Having restrictions placed on his music by promoters is old news for Lil Jon. "A lot of my music's been banned," he says matter-of-factly. "I did the crunk movement, and it's the same feeling now as the crunk era -- that got people too crazy, too f---ing wild, fighting and all kinds of shit. My whole career has been: I make music for the club to go crazy."
Judging from Lil Jon's impressive résumé, this is a good way to build a long-lasting career. He debuted 20 years ago, leading the Atlanta hip-hop group Lil Jon & the East Side Boyz. In addition to scoring his own hits -- "Get Low," "Lovers & Friends," "Snap Yo Fingers" -- and leading crunk, an obstreperous strand of Southern hip-hop, into the upper echelons of the pop charts, Lil Jon produced smash after smash for other artists. The most famous of these is Usher's "Yeah!" (No. 1 on the Billboard Hot 100), but you'll also find Jon's touch on Ciara's "Goodies" (No. 1), Baby Bash's "Cyclone" (No. 7) and E-40's "Tell Me When to Go" (No. 35).
His records have an unshakability that tends to bring them bounding back into pop consciousness long after most singles have fallen out of favor. Jon helped craft Ghost Town DJ's' "My Boo" (No. 27), which became a bigger hit in 2016 than it did after its 1996 release thanks to a viral dance challenge. This wasn't his first experience with virality, either: "Turn Down for What" (No. 4), still one of the most effective modern fusions of arena-sized electronic music and hip-hop, went mega-viral in 2014.
With this highly combustible back catalog, it's easy to imagine Lil Jon is unmoved by most other producers' beats. This is not the case. When he first heard Skellism's "In the Pit" instrumental -- he linked with the pair last year at EDC Las Vegas -- he remembers being blown away. "It's the hardest f---ing beat I've heard," Jon asserts. "I haven't heard anybody with a beat that hard."
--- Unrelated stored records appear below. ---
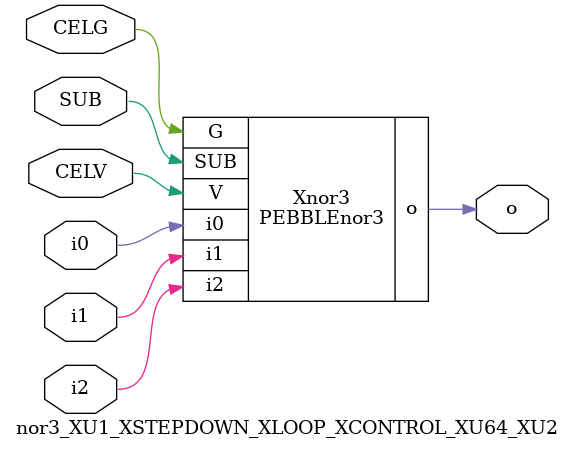
<source format=v>



module PEBBLEnor3 ( o, G, SUB, V, i0, i1, i2 );

  input i0;
  input V;
  input i2;
  input i1;
  input G;
  output o;
  input SUB;
endmodule

//Celera Confidential Do Not Copy nor3_XU1_XSTEPDOWN_XLOOP_XCONTROL_XU64_XU2
//Celera Confidential Symbol Generator
//NOR3
module nor3_XU1_XSTEPDOWN_XLOOP_XCONTROL_XU64_XU2 (CELV,CELG,i0,i1,i2,o,SUB);
input CELV;
input CELG;
input i0;
input i1;
input i2;
input SUB;
output o;

//Celera Confidential Do Not Copy nor3
PEBBLEnor3 Xnor3(
.V (CELV),
.i0 (i0),
.i1 (i1),
.i2 (i2),
.o (o),
.SUB (SUB),
.G (CELG)
);
//,diesize,PEBBLEnor3

//Celera Confidential Do Not Copy Module End
//Celera Schematic Generator
endmodule

</source>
Skellism, the L.A.-based duo of Sergio Garcia and Francisco Romo, pass much of the credit for the vigor of "In the Pit" back to Jon. At first, says Garcia, "It was just a normal trap song. He's the one who made it into a moshing anthem." Jon laid down his vocals, brusque commands that sound like they were shot from a howitzer, with Skellism in the studio, so the producers got to watch the man -- whose music they'd grown up on -- at work.
It took Jon less than 15 minutes to finish his part, which he reckons is a good sign. "Most artists will tell you: Their best work, some of the biggest shit that they recorded, they do it in 10 minutes," Jon declares. "I did 'Tell Me When to Go' in 10 minutes, and that's a classic."
Once "In the Pit" was in the can, Jon and Skellism distributed the track to a few DJs, who started to unleash it during their sets. The single set off a mosh pit while The Chainsmokers were DJing, and DJ Snake and Jauz used it to close out a night in April. Live rips of the song quickly spread online, so listeners now show up to Skellism and Lil Jon shows waiting hungrily for "In the Pit." "We can't play it in the middle of sets anymore, because half the people end up getting kicked out by security," Romo says.
The record also found its way to Neil Jacobson, president of Geffen Records, who signed the song. "Watch out for Lil Jon," Jacobson tells Billboard. "Every few months or few years, the guy drops another smash on the world."
In his view, listeners are especially well-primed for Jon's next hit. "I think the world has gone chill," he says. "Which is fine, but I'm really looking at anything aggressive, angry, loud." And Jon's latest single fits squarely in this category. "We have happy music," the rapper allows. "This is the opposite of the happy shit: hard as f---."
The club-wrecking reputation of "In the Pit" is early proof of concept. "Literally promoters are telling DJs, 'Do not play ["In the Pit"], I don't want that bullshit,'" Jacobson says. "That makes me so happy -- that's when you know you're on to something."